--- Data listing Enclosed Below ---

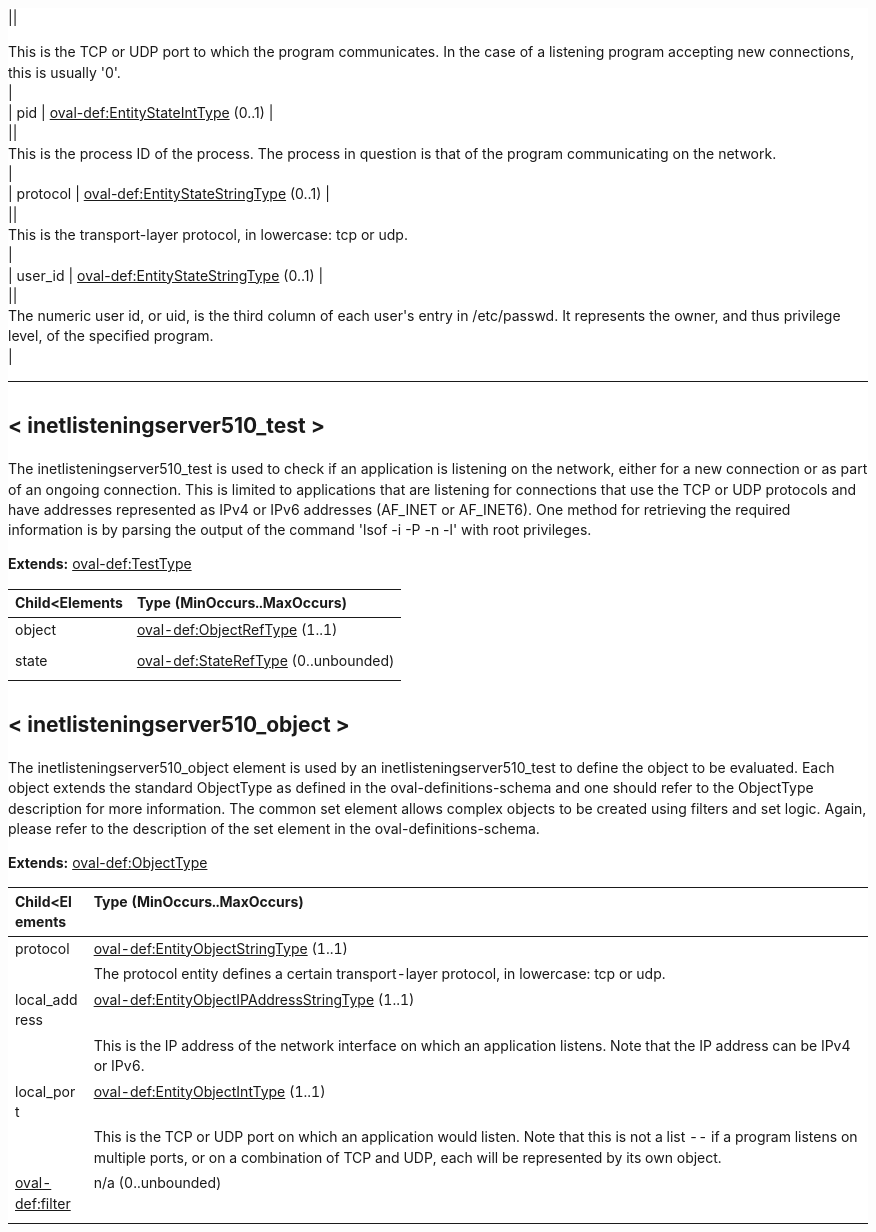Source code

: ||<div>This is the TCP or UDP port to which the program communicates. In the case of a listening program accepting new connections, this is usually '0'.</div>|  
| pid | [oval-def:EntityStateIntType](oval-definitions-schema.md#EntityStateIntType)  (0..1) |  
||<div>This is the process ID of the process. The process in question is that of the program communicating on the network.</div>|  
| protocol | [oval-def:EntityStateStringType](oval-definitions-schema.md#EntityStateStringType)  (0..1) |  
||<div>This is the transport-layer protocol, in lowercase: tcp or udp.</div>|  
| user_id | [oval-def:EntityStateStringType](oval-definitions-schema.md#EntityStateStringType)  (0..1) |  
||<div>The numeric user id, or uid, is the third column of each user's entry in /etc/passwd. It represents the owner, and thus privilege level, of the specified program.</div>|  
  
______________
  
## <a name="inetlisteningserver510_test"></a>< inetlisteningserver510_test >

The inetlisteningserver510_test is used to check if an application is listening on the network, either for a new connection or as part of an ongoing connection. This is limited to applications that are listening for connections that use the TCP or UDP protocols and have addresses represented as IPv4 or IPv6 addresses (AF_INET or AF_INET6). One method for retrieving the required information is by parsing the output of the command 'lsof -i -P -n -l' with root privileges.

**Extends:** [oval-def:TestType](oval-definitions-schema.md#TestType) 

| Child<Elements | Type (MinOccurs..MaxOccurs) |  
|:-------------- |:--------------------------- |  
| object | [oval-def:ObjectRefType](oval-definitions-schema.md#ObjectRefType)  (1..1) |  
|||  
| state | [oval-def:StateRefType](oval-definitions-schema.md#StateRefType)  (0..unbounded) |  
|||  
  
## <a name="inetlisteningserver510_object"></a>< inetlisteningserver510_object >

The inetlisteningserver510_object element is used by an inetlisteningserver510_test to define the object to be evaluated. Each object extends the standard ObjectType as defined in the oval-definitions-schema and one should refer to the ObjectType description for more information. The common set element allows complex objects to be created using filters and set logic. Again, please refer to the description of the set element in the oval-definitions-schema.

**Extends:** [oval-def:ObjectType](oval-definitions-schema.md#ObjectType) 

| Child<Elements | Type (MinOccurs..MaxOccurs) |  
|:-------------- |:--------------------------- |  
| protocol | [oval-def:EntityObjectStringType](oval-definitions-schema.md#EntityObjectStringType)  (1..1) |  
||<div>The protocol entity defines a certain transport-layer protocol, in lowercase: tcp or udp.</div>|  
| local_address | [oval-def:EntityObjectIPAddressStringType](oval-definitions-schema.md#EntityObjectIPAddressStringType)  (1..1) |  
||<div>This is the IP address of the network interface on which an application listens. Note that the IP address can be IPv4 or IPv6.</div>|  
| local_port | [oval-def:EntityObjectIntType](oval-definitions-schema.md#EntityObjectIntType)  (1..1) |  
||<div>This is the TCP or UDP port on which an application would listen. Note that this is not a list -- if a program listens on multiple ports, or on a combination of TCP and UDP, each will be represented by its own object.</div>|  
| [oval-def:filter](oval-definitions-schema.md#filter)  | n/a (0..unbounded) |  
|||  
  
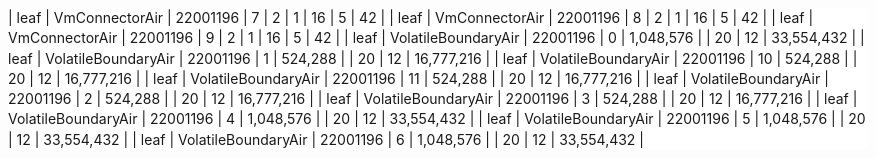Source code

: | leaf | VmConnectorAir | 22001196 | 7 | 2 | 1 | 16 | 5 | 42 | 
| leaf | VmConnectorAir | 22001196 | 8 | 2 | 1 | 16 | 5 | 42 | 
| leaf | VmConnectorAir | 22001196 | 9 | 2 | 1 | 16 | 5 | 42 | 
| leaf | VolatileBoundaryAir | 22001196 | 0 | 1,048,576 |  | 20 | 12 | 33,554,432 | 
| leaf | VolatileBoundaryAir | 22001196 | 1 | 524,288 |  | 20 | 12 | 16,777,216 | 
| leaf | VolatileBoundaryAir | 22001196 | 10 | 524,288 |  | 20 | 12 | 16,777,216 | 
| leaf | VolatileBoundaryAir | 22001196 | 11 | 524,288 |  | 20 | 12 | 16,777,216 | 
| leaf | VolatileBoundaryAir | 22001196 | 2 | 524,288 |  | 20 | 12 | 16,777,216 | 
| leaf | VolatileBoundaryAir | 22001196 | 3 | 524,288 |  | 20 | 12 | 16,777,216 | 
| leaf | VolatileBoundaryAir | 22001196 | 4 | 1,048,576 |  | 20 | 12 | 33,554,432 | 
| leaf | VolatileBoundaryAir | 22001196 | 5 | 1,048,576 |  | 20 | 12 | 33,554,432 | 
| leaf | VolatileBoundaryAir | 22001196 | 6 | 1,048,576 |  | 20 | 12 | 33,554,432 |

--- End of Enclosed Data listing ---

The task ▸ Only lines with the word "transport" count here; copy every one from the records.

Completed exercise ▸
||<div>This is the transport-layer protocol, in lowercase: tcp or udp.</div>|  
||<div>The protocol entity defines a certain transport-layer protocol, in lowercase: tcp or udp.</div>|  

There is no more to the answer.